▸ **Instructions**:
• A. Which sentences in the forum post on CephFS end with a question mark? List every one in full.
• B. Can you set out every line of text in the records as a JSON list of strings, one string per line and no blank lines? Omit the picture markers.

Re: CephFS - How to handle "loaded dup inode" errors

Linh Vu <vul@xxxxxxxxxxxxxx> · Tue, 10 Jul 2018 01:49:27 +0000

While we're on this topic, could someone please explain to me what `cephfs-table-tool all reset inode` does? 

Does it only reset what the MDS has in its cache, and after starting up again, the MDS will read in new inode range from the metadata pool? 

If so, does it mean *before* we run `cephfs-table-tool take_inos`, we must run `cephfs-table-tool all reset inode`?

▸ **Excerpted data**:

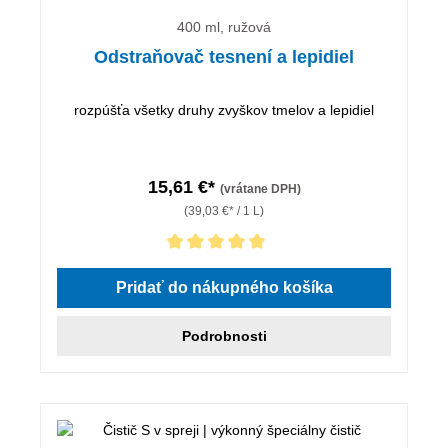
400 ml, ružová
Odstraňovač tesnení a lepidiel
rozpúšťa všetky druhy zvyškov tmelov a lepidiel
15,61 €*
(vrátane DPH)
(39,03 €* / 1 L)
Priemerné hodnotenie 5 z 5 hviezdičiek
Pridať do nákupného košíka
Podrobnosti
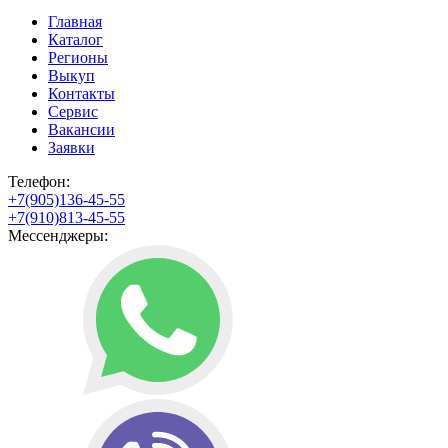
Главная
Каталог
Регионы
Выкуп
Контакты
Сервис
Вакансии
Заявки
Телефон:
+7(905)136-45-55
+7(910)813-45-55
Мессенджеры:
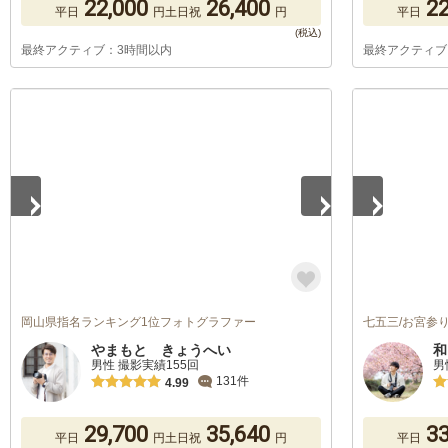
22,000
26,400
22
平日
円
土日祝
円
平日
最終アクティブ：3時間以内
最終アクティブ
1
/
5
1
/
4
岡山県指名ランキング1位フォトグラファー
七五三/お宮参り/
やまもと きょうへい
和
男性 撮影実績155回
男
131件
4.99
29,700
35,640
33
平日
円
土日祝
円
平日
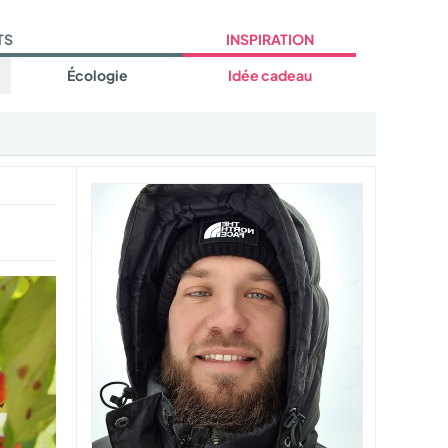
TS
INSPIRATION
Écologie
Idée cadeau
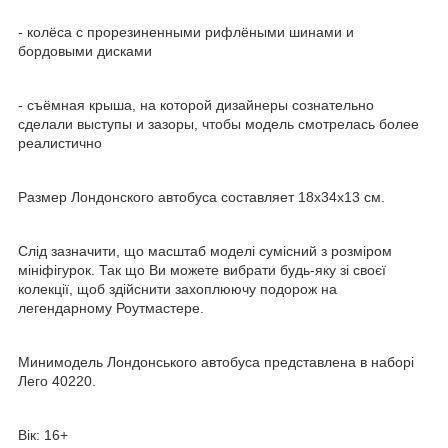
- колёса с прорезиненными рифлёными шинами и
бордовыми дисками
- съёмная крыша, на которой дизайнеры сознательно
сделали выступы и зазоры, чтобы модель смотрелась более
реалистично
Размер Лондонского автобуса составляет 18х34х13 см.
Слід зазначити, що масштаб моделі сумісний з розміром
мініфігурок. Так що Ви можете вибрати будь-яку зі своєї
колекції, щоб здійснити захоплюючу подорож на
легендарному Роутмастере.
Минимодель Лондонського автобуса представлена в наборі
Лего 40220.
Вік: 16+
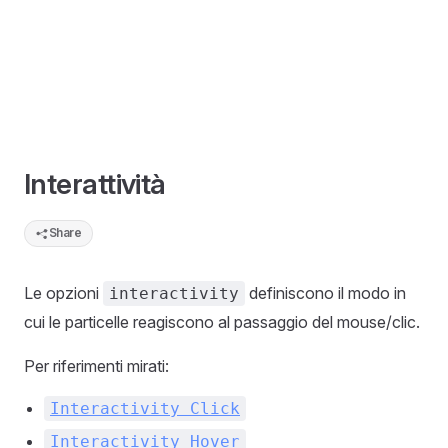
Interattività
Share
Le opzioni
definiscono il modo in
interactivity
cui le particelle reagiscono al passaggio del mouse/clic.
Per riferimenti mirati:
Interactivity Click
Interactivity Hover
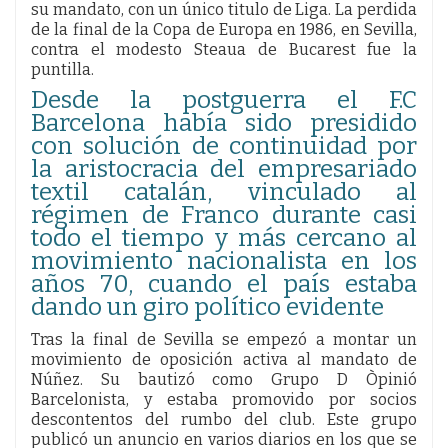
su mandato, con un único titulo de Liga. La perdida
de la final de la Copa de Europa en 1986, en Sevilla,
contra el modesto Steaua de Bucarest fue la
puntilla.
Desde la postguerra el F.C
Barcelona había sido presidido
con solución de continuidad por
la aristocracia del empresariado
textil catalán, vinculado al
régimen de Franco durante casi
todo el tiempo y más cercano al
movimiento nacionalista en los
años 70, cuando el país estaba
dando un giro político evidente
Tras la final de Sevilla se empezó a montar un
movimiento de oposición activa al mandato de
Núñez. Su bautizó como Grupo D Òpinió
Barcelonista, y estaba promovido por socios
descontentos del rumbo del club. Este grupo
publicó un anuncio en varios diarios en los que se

▸ **Responses to the exercise**:
• A.
1. While we're on this topic, could someone please explain to me what `cephfs-table-tool all reset inode` does?
2. Does it only reset what the MDS has in its cache, and after starting up again, the MDS will read in new inode range from the metadata pool?
3. If so, does it mean *before* we run `cephfs-table-tool take_inos`, we must run `cephfs-table-tool all reset inode`?

• B.
[
  "400 ml, ružová",
  "Odstraňovač tesnení a lepidiel",
  "rozpúšťa všetky druhy zvyškov tmelov a lepidiel",
  "15,61 €*",
  "(vrátane DPH)",
  "(39,03 €* / 1 L)",
  "Priemerné hodnotenie 5 z 5 hviezdičiek",
  "Pridať do nákupného košíka",
  "Podrobnosti",
  "Главная",
  "Каталог",
  "Регионы",
  "Выкуп",
  "Контакты",
  "Сервис",
  "Вакансии",
  "Заявки",
  "Телефон:",
  "+7(905)136-45-55",
  "+7(910)813-45-55",
  "Мессенджеры:",
  "22,000",
  "26,400",
  "22",
  "平日",
  "円",
  "土日祝",
  "円",
  "平日",
  "最終アクティブ：3時間以内",
  "最終アクティブ",
  "1",
  "/",
  "5",
  "1",
  "/",
  "4",
  "岡山県指名ランキング1位フォトグラファー",
  "七五三/お宮参り/",
  "やまもと きょうへい",
  "和",
  "男性 撮影実績155回",
  "男",
  "131件",
  "4.99",
  "29,700",
  "35,640",
  "33",
  "平日",
  "円",
  "土日祝",
  "円",
  "平日",
  "TS",
  "INSPIRATION",
  "Écologie",
  "Idée cadeau",
  "- колёса с прорезиненными рифлёными шинами и",
  "бордовыми дисками",
  "- съёмная крыша, на которой дизайнеры сознательно",
  "сделали выступы и зазоры, чтобы модель смотрелась более",
  "реалистично",
  "Размер Лондонского автобуса составляет 18х34х13 см.",
  "Слід зазначити, що масштаб моделі сумісний з розміром",
  "мініфігурок. Так що Ви можете вибрати будь-яку зі своєї",
  "колекції, щоб здійснити захоплюючу подорож на",
  "легендарному Роутмастере.",
  "Минимодель Лондонського автобуса представлена в наборі",
  "Лего 40220.",
  "Вік: 16+",
  "Interattività",
  "Share",
  "Le opzioni",
  "definiscono il modo in",
  "interactivity",
  "cui le particelle reagiscono al passaggio del mouse/clic.",
  "Per riferimenti mirati:",
  "Interactivity Click",
  "Interactivity Hover",
  "su mandato, con un único titulo de Liga. La perdida",
  "de la final de la Copa de Europa en 1986, en Sevilla,",
  "contra el modesto Steaua de Bucarest fue la",
  "puntilla.",
  "Desde la postguerra el F.C",
  "Barcelona había sido presidido",
  "con solución de continuidad por",
  "la aristocracia del empresariado",
  "textil catalán, vinculado al",
  "régimen de Franco durante casi",
  "todo el tiempo y más cercano al",
  "movimiento nacionalista en los",
  "años 70, cuando el país estaba",
  "dando un giro político evidente",
  "Tras la final de Sevilla se empezó a montar un",
  "movimiento de oposición activa al mandato de",
  "Núñez. Su bautizó como Grupo D Òpinió",
  "Barcelonista, y estaba promovido por socios",
  "descontentos del rumbo del club. Este grupo",
  "publicó un anuncio en varios diarios en los que se"
]